A team of NASA researchers published a paper in Science in December 2010 in which they described a microbe called GFAJ-1 that they said could substitute arsenic for phosphorus in a percentage of its DNA backbone. But University of British Columbia microbiologist Rosie Redfield begged to differ and did so publicly on her blog, RRResearch. After careful examination, Redfield and many of her colleagues in the microbiology community were alarmed by the methods used in the paper, and found evidence that contamination may have occurred.
Redfield blogged her criticisms of the research and her incredulity that the paper had made it through the peer-review process. In a proof-of-concept demonstration of her belief in open science, she documented her unsuccessful attempts to replicate the paper's findings. In January, Redfield submitted the results of her research to the preprint server arXiv. Genome Technology's Matthew Dublin spoke with Redfield about the study and open science. What follows is an excerpt of their conversation, edited for space.
Genome Technology: What was your initial reaction to the Science arsenic paper?
Rosie Redfield: All of the scientific consensus was that the conclusions in their paper were wrong. They were contrary to everything we felt we already knew, and the data that supported them was very weak and compromised by contamination. We set out to do what we felt was the minimum experiment that would destroy the most striking conclusions of the paper, which was to grow the cells with and without added phosphate, and with and without arsenate. Then we needed to show that the cells didn't need arsenate to grow, and to purify the DNA properly — much more properly than the original authors had — and to show that there was still arsenate in the DNA.
We didn't want to fall into the trap of 'Well, we know what we expect our experiments to show, so we're only going to do the experiment that will gives us the answer we expect' — we wanted to do well-controlled, careful experiments. So we grew cells in four different conditions [and] purified the DNA, analyzed it, and the answers were exactly as we expected: The cells grow fine without it, the bacteria don't need arsenic to grow at all, and when you give them lots of arsenic and hardly any phosphorus, they don't put detectable levels of arsenic into their DNA.

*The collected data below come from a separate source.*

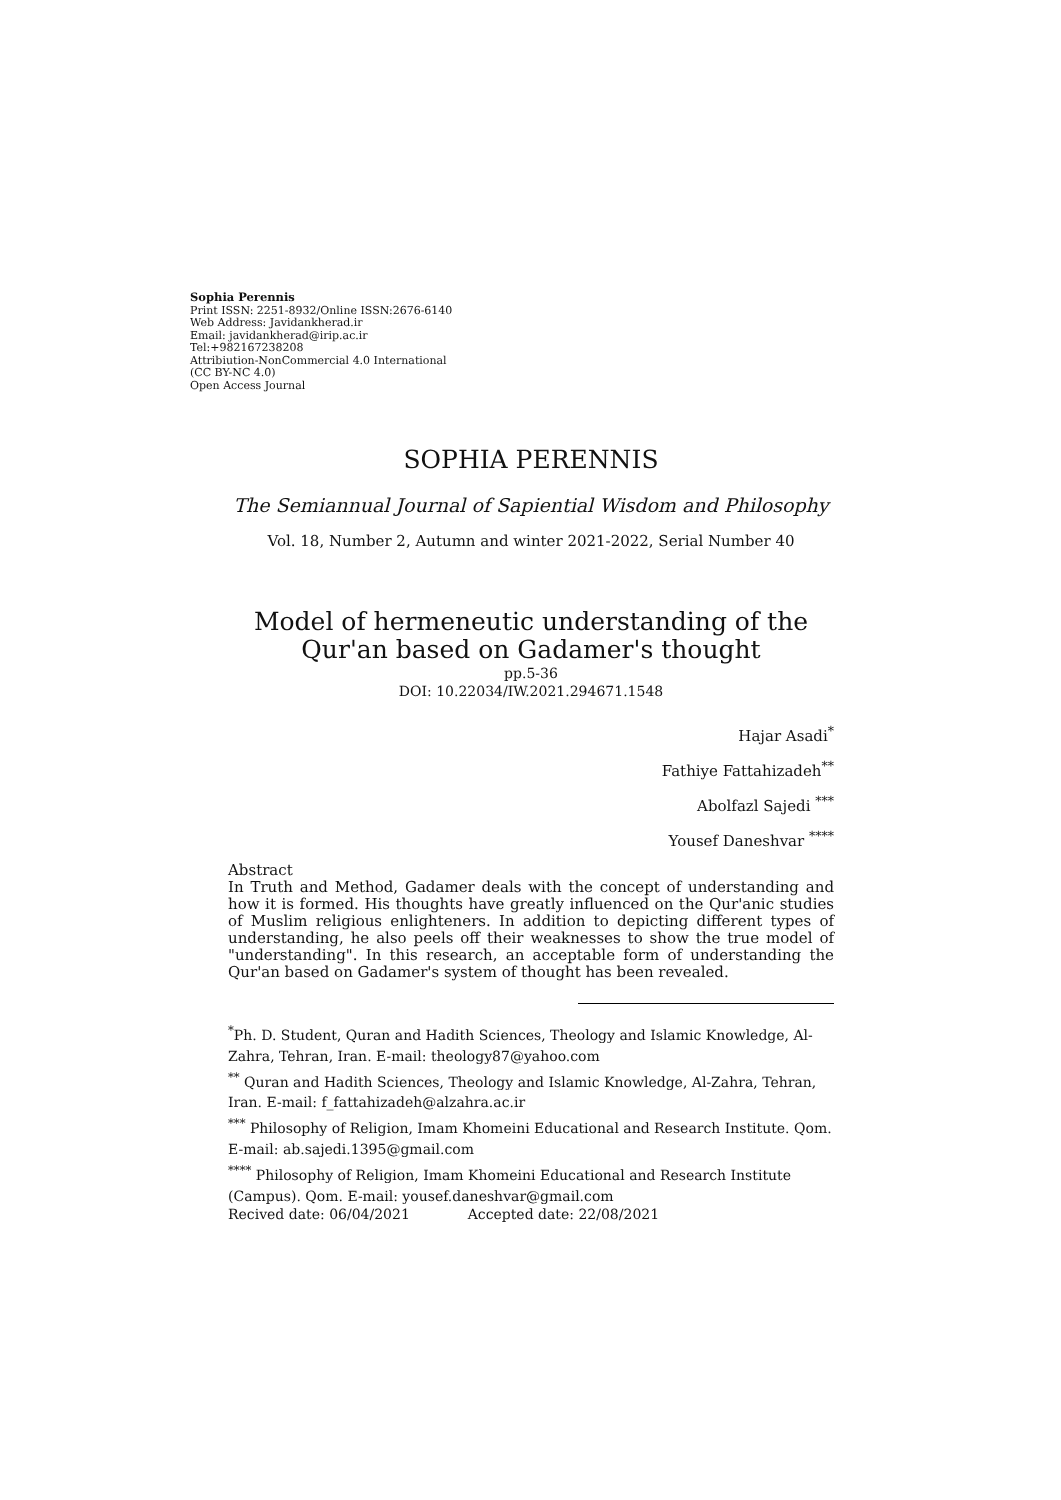Sophia Perennis
Print ISSN: 2251-8932/Online ISSN:2676-6140
Web Address: Javidankherad.ir
Email: javidankherad@irip.ac.ir
Tel:+982167238208
Attribiution-NonCommercial 4.0 International
(CC BY-NC 4.0)
Open Access Journal
SOPHIA PERENNIS
The Semiannual Journal of Sapiential Wisdom and Philosophy
Vol. 18, Number 2, Autumn and winter 2021-2022, Serial Number 40
Model of hermeneutic understanding of the
Qur'an based on Gadamer's thought
pp.5-36
DOI: 10.22034/IW.2021.294671.1548
Hajar Asadi<sup>*</sup>
Fathiye Fattahizadeh<sup>**</sup>
Abolfazl Sajedi <sup>***</sup>
Yousef Daneshvar <sup>****</sup>
Abstract
In Truth and Method, Gadamer deals with the concept of understanding and how it is formed. His thoughts have greatly influenced on the Qur'anic studies of Muslim religious enlighteners. In addition to depicting different types of understanding, he also peels off their weaknesses to show the true model of "understanding". In this research, an acceptable form of understanding the Qur'an based on Gadamer's system of thought has been revealed.
<sup>*</sup> Ph. D. Student, Quran and Hadith Sciences, Theology and Islamic Knowledge, Al-Zahra, Tehran, Iran. E-mail: theology87@yahoo.com
<sup>**</sup> Quran and Hadith Sciences, Theology and Islamic Knowledge, Al-Zahra, Tehran, Iran. E-mail: f_fattahizadeh@alzahra.ac.ir
<sup>***</sup> Philosophy of Religion, Imam Khomeini Educational and Research Institute. Qom. E-mail: ab.sajedi.1395@gmail.com
<sup>****</sup> Philosophy of Religion, Imam Khomeini Educational and Research Institute (Campus). Qom. E-mail: yousef.daneshvar@gmail.com
Recived date: 06/04/2021 Accepted date: 22/08/2021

GT: Why refute the paper so publicly?
RR: It was this sense of outrage. As one of the thousands and thousands of scientists who would love to get a paper published into the journal Science — which is very competitive — and who are all struggling to do careful, meticulous work in the hope that we will do something important enough to get published in Science, I was really offended by how terrible this paper was and that Science published this really deeply flawed paper, which fell far below the standards of all the scientists in the country. That was the personal feeling about it.
I thought it would be good if I did it because I could use it as an example of doing science in the open, posting my success and failures on my blog. I wanted to push the idea that it's possible to do science in the open and it can be beneficial to do science in the open. For most scientists, that's a very startling idea.

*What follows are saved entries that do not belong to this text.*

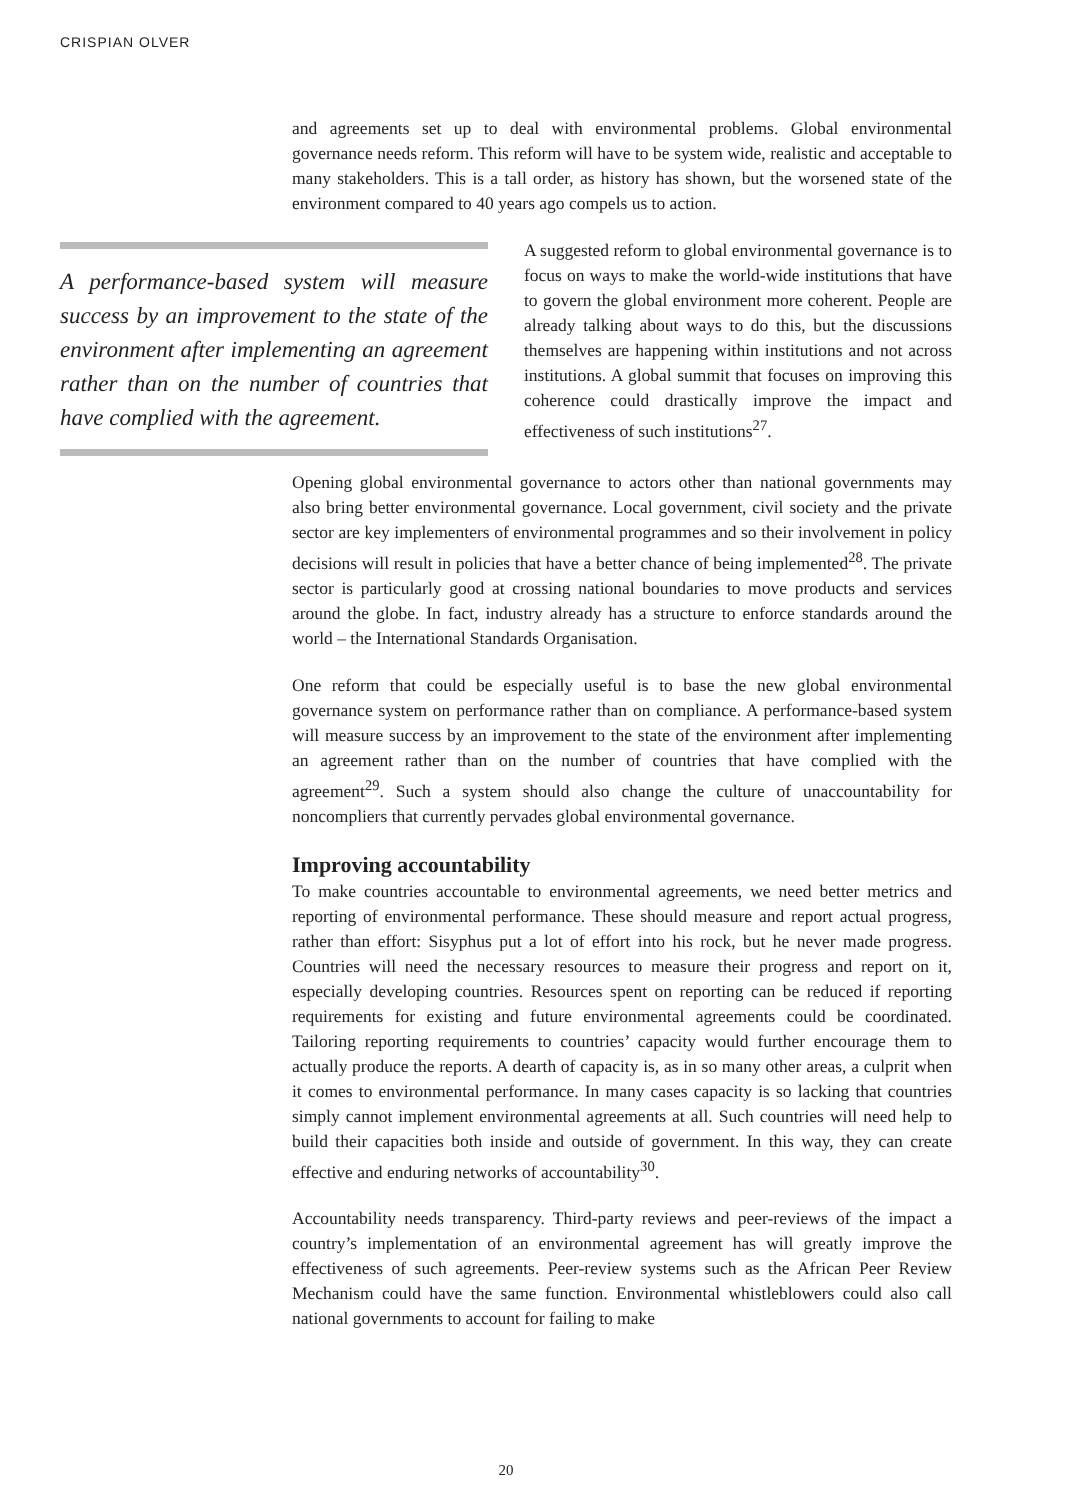CRISPIAN OLVER
and agreements set up to deal with environmental problems. Global environmental governance needs reform. This reform will have to be system wide, realistic and acceptable to many stakeholders. This is a tall order, as history has shown, but the worsened state of the environment compared to 40 years ago compels us to action.
A performance-based system will measure success by an improvement to the state of the environment after implementing an agreement rather than on the number of countries that have complied with the agreement.
A suggested reform to global environmental governance is to focus on ways to make the world-wide institutions that have to govern the global environment more coherent. People are already talking about ways to do this, but the discussions themselves are happening within institutions and not across institutions. A global summit that focuses on improving this coherence could drastically improve the impact and effectiveness of such institutions<sup>27</sup>.
Opening global environmental governance to actors other than national governments may also bring better environmental governance. Local government, civil society and the private sector are key implementers of environmental programmes and so their involvement in policy decisions will result in policies that have a better chance of being implemented<sup>28</sup>. The private sector is particularly good at crossing national boundaries to move products and services around the globe. In fact, industry already has a structure to enforce standards around the world – the International Standards Organisation.
One reform that could be especially useful is to base the new global environmental governance system on performance rather than on compliance. A performance-based system will measure success by an improvement to the state of the environment after implementing an agreement rather than on the number of countries that have complied with the agreement<sup>29</sup>. Such a system should also change the culture of unaccountability for noncompliers that currently pervades global environmental governance.
Improving accountability
To make countries accountable to environmental agreements, we need better metrics and reporting of environmental performance. These should measure and report actual progress, rather than effort: Sisyphus put a lot of effort into his rock, but he never made progress. Countries will need the necessary resources to measure their progress and report on it, especially developing countries. Resources spent on reporting can be reduced if reporting requirements for existing and future environmental agreements could be coordinated. Tailoring reporting requirements to countries’ capacity would further encourage them to actually produce the reports. A dearth of capacity is, as in so many other areas, a culprit when it comes to environmental performance. In many cases capacity is so lacking that countries simply cannot implement environmental agreements at all. Such countries will need help to build their capacities both inside and outside of government. In this way, they can create effective and enduring networks of accountability<sup>30</sup>.
Accountability needs transparency. Third-party reviews and peer-reviews of the impact a country’s implementation of an environmental agreement has will greatly improve the effectiveness of such agreements. Peer-review systems such as the African Peer Review Mechanism could have the same function. Environmental whistleblowers could also call national governments to account for failing to make
20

GT: What does it say about the peer review process that this paper got published?
RR: I'm a big fan of peer review, but for this paper it's just difficult to believe what we were told — that the Science reviewers found only minor flaws. This was inconsistent with the severe flaws that readers found in the published paper. I hypothesize that the Science reviewers might have missed the errors because they had specialist analytic-method expertise but not general microbiology or molecular biology expertise.
There is also another level in that we cannot forget that [lead author Felisa] Wolfe-Simon is left high and dry defending the work, but there are 12 other authors who have not taken any real responsibility for the quality of the work. The problem may be that a number of these authors were part of the paper because they brought a particular technical expertise to the problem and that they feel that being an author is how they were paid for their technical expertise, so they may feel that they have no responsibility for the rest of the quality of the paper.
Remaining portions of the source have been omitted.